そして8人は、神チューバーを名乗る少女――「いざなみん」のゲームに乗ることに合意した。
――というか選択肢なんて初めから無かったのだが。
「い……『いざなみん』って多分、日本神話の伊耶那美命からとってますよね。カッ…神チューバーだからって、神様にあやかりたい気持ちはわかりますケド、ちょ……ちょっと不遜ですよねっ! ハァハァ」
その間、佐野栞が話したのはこの一言だけだった。
なんだか神話に詳しいらしい。
「わかった。僕たちは君のいう恋愛シミュレーションゲームに付き合おう。……ただし、一回だけだ。一回だけプレーしたら解放してもらう!」
久遠会長は堂々と、そう言い放った。
『いいヨー。
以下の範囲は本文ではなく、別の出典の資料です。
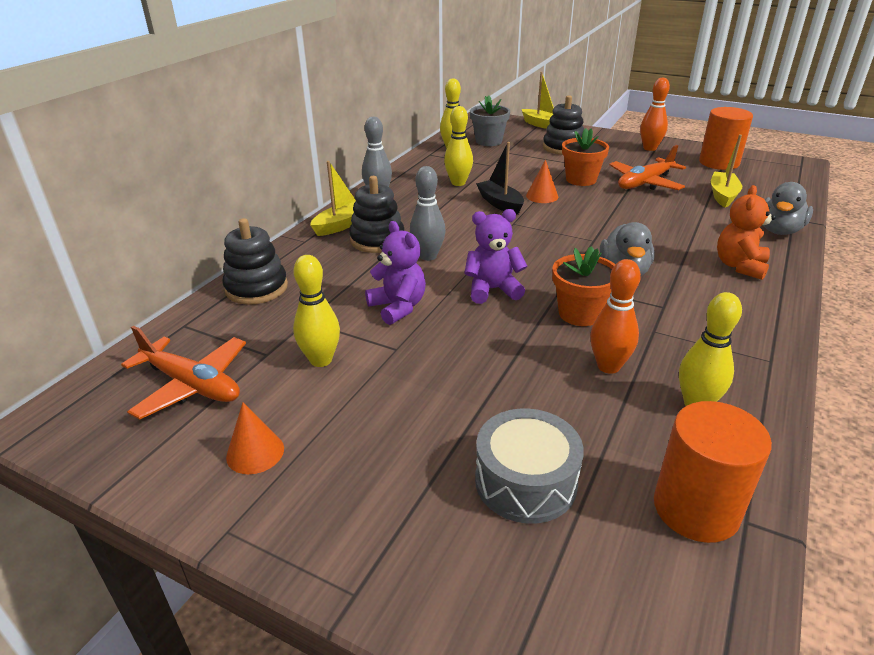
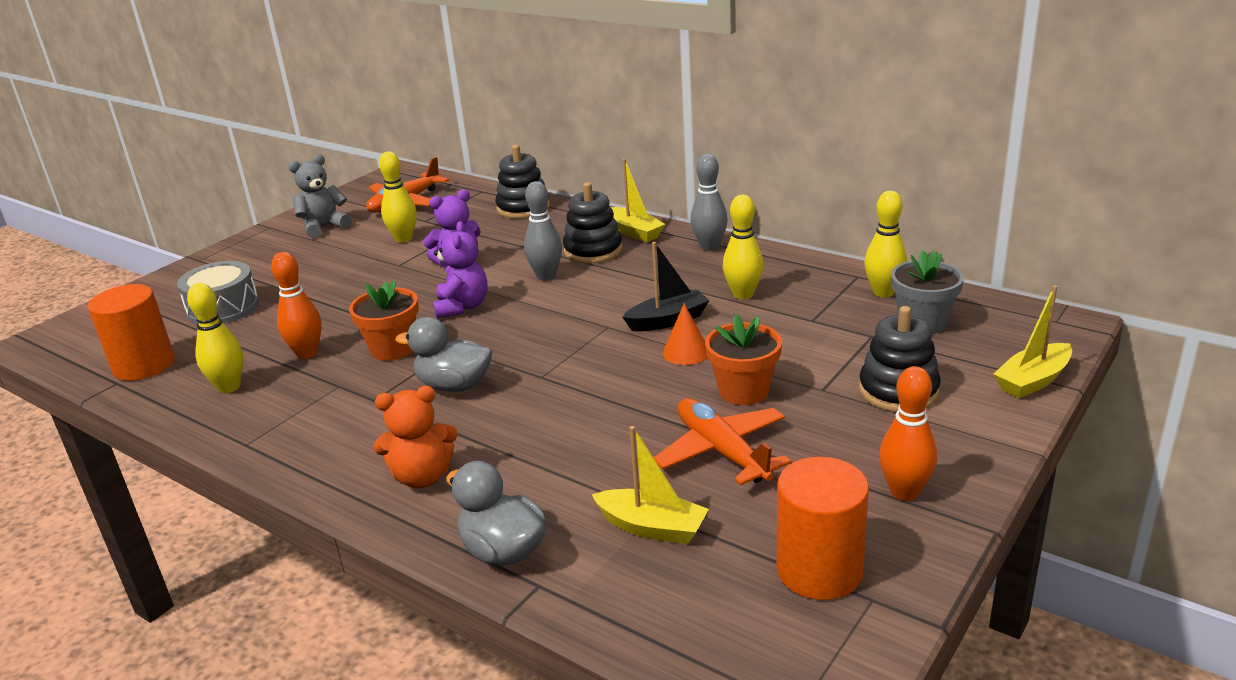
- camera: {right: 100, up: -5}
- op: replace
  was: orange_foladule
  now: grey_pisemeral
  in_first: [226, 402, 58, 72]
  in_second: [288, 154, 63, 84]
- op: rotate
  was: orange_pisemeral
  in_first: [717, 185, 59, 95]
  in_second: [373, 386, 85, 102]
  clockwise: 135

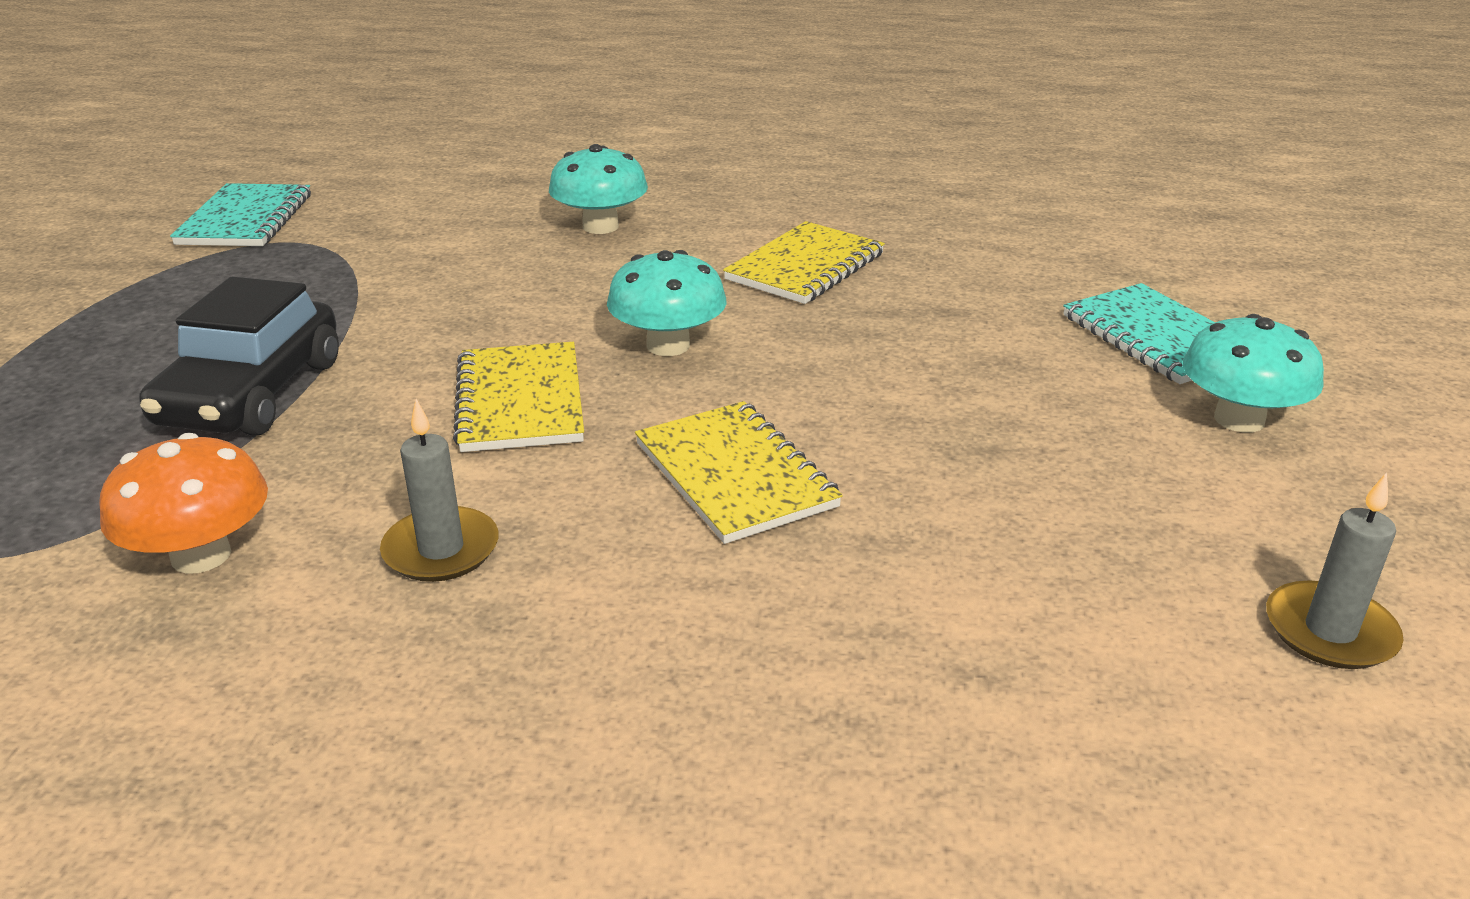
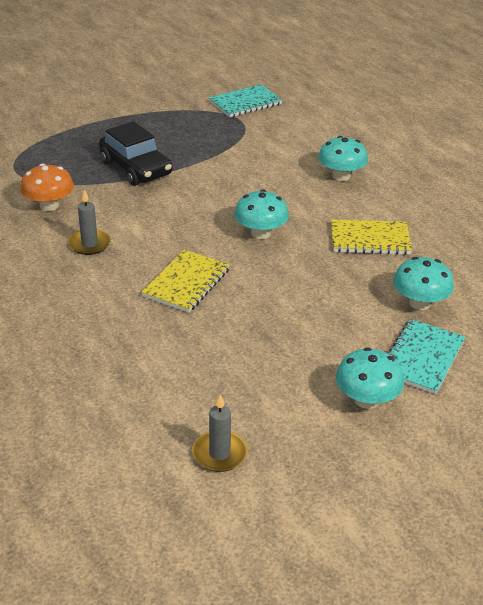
- camera: {right: 55, up: 5}
- op: rotate
  was: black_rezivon
  in_first: [139, 277, 200, 159]
  in_second: [99, 121, 73, 65]
  clockwise: -105
- op: insert
  now:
まぁ、もともと一回の予定だったしね、一回で十分楽しめるからね〜』
仮面の少女は天井のディスプレイ内で飛び跳ねた。
子供が玩具を与えられて喜ぶように。
悠はその姿に違和感を覚える。
「どこか、おかしい」と。
そもそもこんな大掛かりな状況をセットしているのだ。
それが何の変哲もないフィーリングカップル一回の実況で元が取れるのだろうか。
悠は、そこで頭を左右に振る。
考えても仕方ない。
今はやるしかないのだから。
それに、誰に投票するかなんてとっくの昔に決まっているのだ。
やがて部屋中が七色に光り、陽気な少女の声が部屋中の響いた。
『それじゃあ、
悠は投票用紙を一枚手に取り、名前を書き入れた。
結城美那――ずっと好きだった幼馴染の名前を。
彼女がまた、――自分の名前を書いてくれることを願いながら。
それが微かな望みだと、どこか気づいてはいたけれど。